BHP has released a new report which shows that most of their payments to governments worldwide are made to the Australian government.
The Economic Contribution and Payments to Governments Report 2015 stated that the Australian government received US$5.245 billion since the beginning of the year, representing 72 per cent of BHP’s total government expenditure of US$7.3 billion
More than US$1.93 billion of the government expenditure was accounted for in royalty payments for extracted resources.
BHP’s Australian operations include 13 separate project groups across 18 different government organisations, from federal to local tiers.
By comparison the United States government received only US$644.2 million for eight project groups across the US Federal government and five state governments.
BHP CFO Peter Beavan said the new taxation disclosure was released ahead of the company’s regulatory requirements, in the interest of transparency.
“The additional information we are providing builds on the annual tax and royalty payments information we have provided in our Sustainability Report for the last 15 years,” he said.
“We began to voluntarily disclose our tax and royalty payments in 2000 and since then we have progressively increased the detail in these disclosures,” he said.
“BHP Billiton is committed to the highest standards of corporate governance and we seek to encourage reforms that enhance disclosure and transparency around the world.
“This includes support for the creation of a globally-consistent mandatory disclosure framework with formal equivalency agreements between jurisdictions.”
Beaven said BHP’s total economic contribution last financial year was US$35.7 billion, which included US$7.3 billion in government expenditure, $16.1 billion in payments to suppliers, $4.9 billion on wages and employee benefits, $225 million in community contributions, and $7.2 billion in dividends to more than 600,000 shareholders and investors.
Australian communities received 42 per cent, or 94.5 million of BHP’s total community contributions in 2015.
The pre-regulatory transparency move has been received by some as a thinly veiled attempt to garner positive publicity while BHP is in dispute with the Australian Tax Office over a $522 million tax bill.
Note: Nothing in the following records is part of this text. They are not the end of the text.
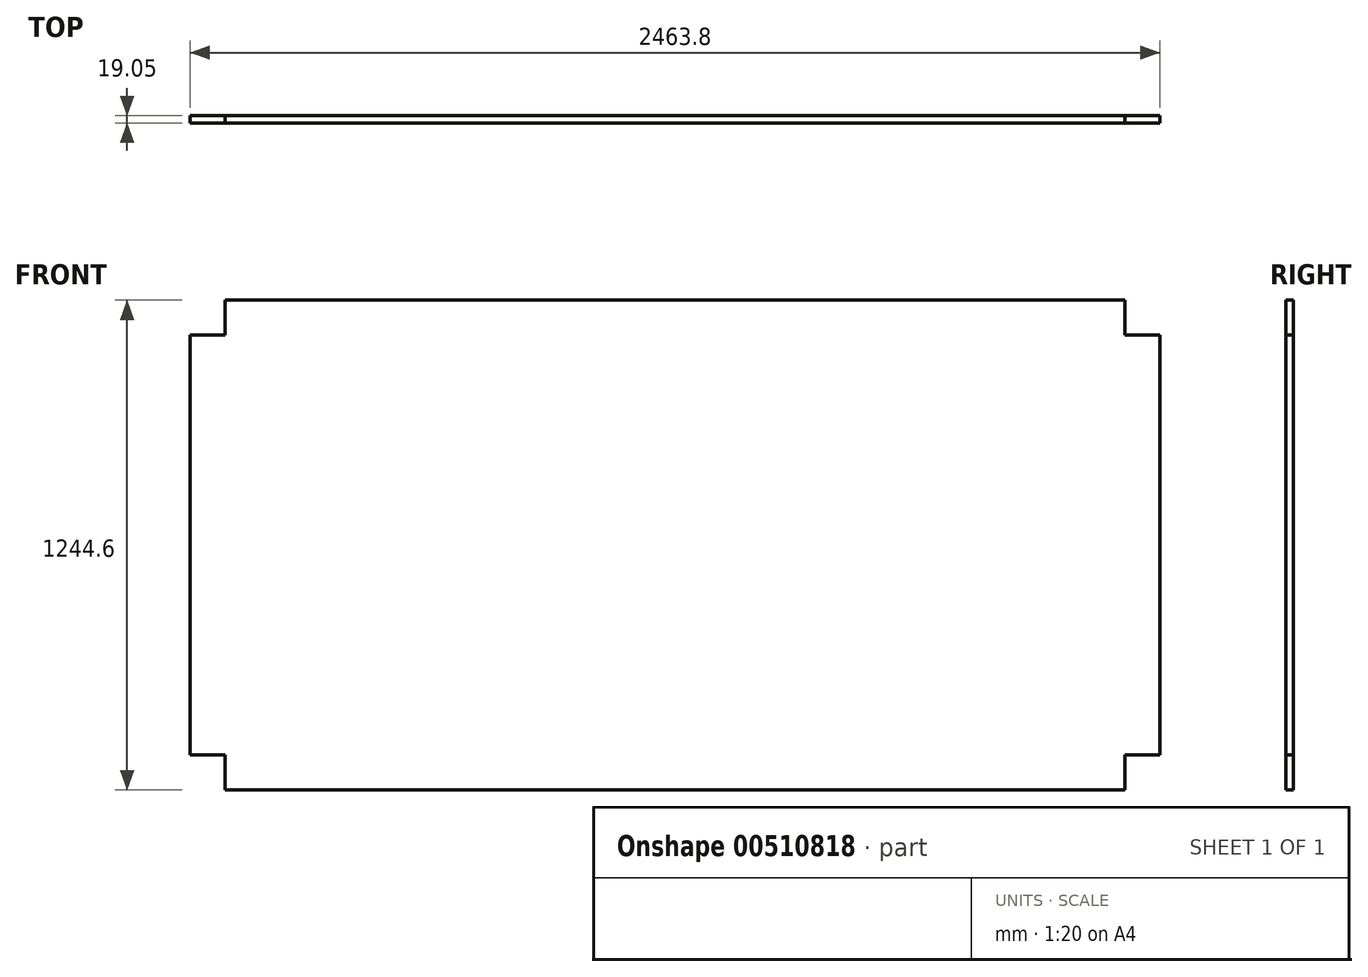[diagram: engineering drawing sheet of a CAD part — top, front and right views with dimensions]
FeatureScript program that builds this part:
annotation { "Feature Type Name" : "Feature", "Feature Type Description" : "" }
export const myFeature = defineFeature(function(context is Context, id is Id, definition is map)
    precondition{}
    {
        {
            var Q0;
            Q0=qCreatedBy(makeId("Front.planeOp"),FACE);
            var sketch = newSketch(context, id + "F0", { "sketchPlane" : qUnion([Q0])});
            skLineSegment(sketch, "E0", {"start": v(0, 622.3) * mm, "end": v(1231.9, 622.3) * mm});
            skLineSegment(sketch, "E1", {"start": v(1231.9, 622.3) * mm, "end": v(1231.9, 0) * mm});
            skLineSegment(sketch, "E2.MirrorCS", {"start": v(0, -622.3) * mm, "end": v(1231.9, -622.3) * mm});
            skLineSegment(sketch, "E3.MirrorCS", {"start": v(1231.9, -622.3) * mm, "end": v(1231.9, 0) * mm});
            skLineSegment(sketch, "E4.MirrorCS", {"start": v(-1231.9, -622.3) * mm, "end": v(-1231.9, 0) * mm});
            skLineSegment(sketch, "E5.MirrorCS", {"start": v(-1231.9, 622.3) * mm, "end": v(-1231.9, 0) * mm});
            skLineSegment(sketch, "E6.MirrorCS", {"start": v(0, -622.3) * mm, "end": v(-1231.9, -622.3) * mm});
            skLineSegment(sketch, "E7.MirrorCS", {"start": v(0, 622.3) * mm, "end": v(-1231.9, 622.3) * mm});
            skSolve(sketch);
        }
        {
            var Q0;
            Q0=qSketchRegion(id+"F0",true);
            extrude(context, id + "F1", {"entities" : qUnion([Q0]), "depth" : 19.05 * mm});
        }
        {
            var Q0;
            Q0=makeQuery(id+"F1.opExtrude","CAP_FACE",FACE,{"disambiguationData":[OSD([sQuery(id+"F0.wireOp",EDGE,"E0"),sQuery(id+"F0.wireOp",EDGE,"E1"),sQuery(id+"F0.wireOp",EDGE,"E2.MirrorCS"),sQuery(id+"F0.wireOp",EDGE,"E3.MirrorCS"),sQuery(id+"F0.wireOp",EDGE,"E4.MirrorCS"),sQuery(id+"F0.wireOp",EDGE,"E5.MirrorCS"),sQuery(id+"F0.wireOp",EDGE,"E6.MirrorCS"),sQuery(id+"F0.wireOp",EDGE,"E7.MirrorCS")])],"isStart":false});
            var sketch = newSketch(context, id + "F2", { "sketchPlane" : qUnion([Q0])});
            skLineSegment(sketch, "E8.bottom", {"start": v(-1231.9, 622.3) * mm, "end": v(-1143, 622.3) * mm});
            skLineSegment(sketch, "E8.top", {"start": v(-1231.9, 533.4) * mm, "end": v(-1143, 533.4) * mm});
            skLineSegment(sketch, "E8.left", {"start": v(-1231.9, 622.3) * mm, "end": v(-1231.9, 533.4) * mm});
            skLineSegment(sketch, "E8.right", {"start": v(-1143, 622.3) * mm, "end": v(-1143, 533.4) * mm});
            skLineSegment(sketch, "E9.MirrorCS", {"start": v(1143, 622.3) * mm, "end": v(1143, 533.4) * mm});
            skLineSegment(sketch, "E10.MirrorCS", {"start": v(1231.9, 622.3) * mm, "end": v(1231.9, 533.4) * mm});
            skLineSegment(sketch, "E11.MirrorCS", {"start": v(1231.9, 533.4) * mm, "end": v(1143, 533.4) * mm});
            skLineSegment(sketch, "E12.MirrorCS", {"start": v(1231.9, 622.3) * mm, "end": v(1143, 622.3) * mm});
            skLineSegment(sketch, "E13.MirrorCS", {"start": v(1231.9, -533.4) * mm, "end": v(1143, -533.4) * mm});
            skLineSegment(sketch, "E14.MirrorCS", {"start": v(1231.9, -622.3) * mm, "end": v(1231.9, -533.4) * mm});
            skLineSegment(sketch, "E15.MirrorCS", {"start": v(1143, -622.3) * mm, "end": v(1143, -533.4) * mm});
            skLineSegment(sketch, "E16.MirrorCS", {"start": v(-1143, -622.3) * mm, "end": v(-1143, -533.4) * mm});
            skLineSegment(sketch, "E17.MirrorCS", {"start": v(-1231.9, -622.3) * mm, "end": v(-1231.9, -533.4) * mm});
            skLineSegment(sketch, "E18.MirrorCS", {"start": v(-1231.9, -533.4) * mm, "end": v(-1143, -533.4) * mm});
            skLineSegment(sketch, "E19.MirrorCS", {"start": v(-1231.9, -622.3) * mm, "end": v(-1143, -622.3) * mm});
            skLineSegment(sketch, "E20.MirrorCS", {"start": v(1231.9, -622.3) * mm, "end": v(1143, -622.3) * mm});
            skSolve(sketch);
        }
        {
            var Q0;
            Q0=qSketchRegion(id+"F2",true);
            extrude(context, id + "F3", {"entities" : qUnion([Q0]), "operationType" : NewBodyOperationType.REMOVE, "oppositeDirection" : true, "depth" : 25.4 * mm});
        }
    });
Earlier this year BHP came under the microscope at the Senate Inquiry into Corporate Tax Avoidance, with allegations the company had engaged in profit shifting practices through it’s Singapore-based ‘marketing hub’.
It was shown BHP had paid a tax rate of only 0.002 per cent on profits gained by selling iron ore to the Singapore subsidiary of BHP at less than market rates.
With negotiated tax incentives from the Singapore government, BHP paid US$121,000 in Singapore and $945 million in Australia on profits of $US5.6 billion between 2006 and 2014.
BHP has since claimed that it pays an average tax rate of 32.5 per cent in Australia and 31.8 per cent globally, compared to the OECD corporate tax rate of 25 per cent.
In an interview with ABC today, Beaven said the effectively-zero tax rate in Singapore was part of a concessional tax deal with the Singapore government, and that BHP was not avoiding paying tax in Australia.
"That is not an avoidance issue, that is a pricing issue," he said.
"The ATO, their view is that the pricing of that part of the value chain should be somewhat lower than what we believe it is."
Beaven said in a conference call today that the Singapore marketing hub was 64 per cent-owned by the Australian unit, and was therefore subject to Australian taxes.
In other BHP news, CEO Andrew Mackenzie has seen a major decline in his remuneration year on year in line with the falling market value of the company.
In 2014 MacKenzie was paid US$7.123 however this fell 35 per cent year on year due to ongoing difficulty in the market, down to US$4.6 million this year.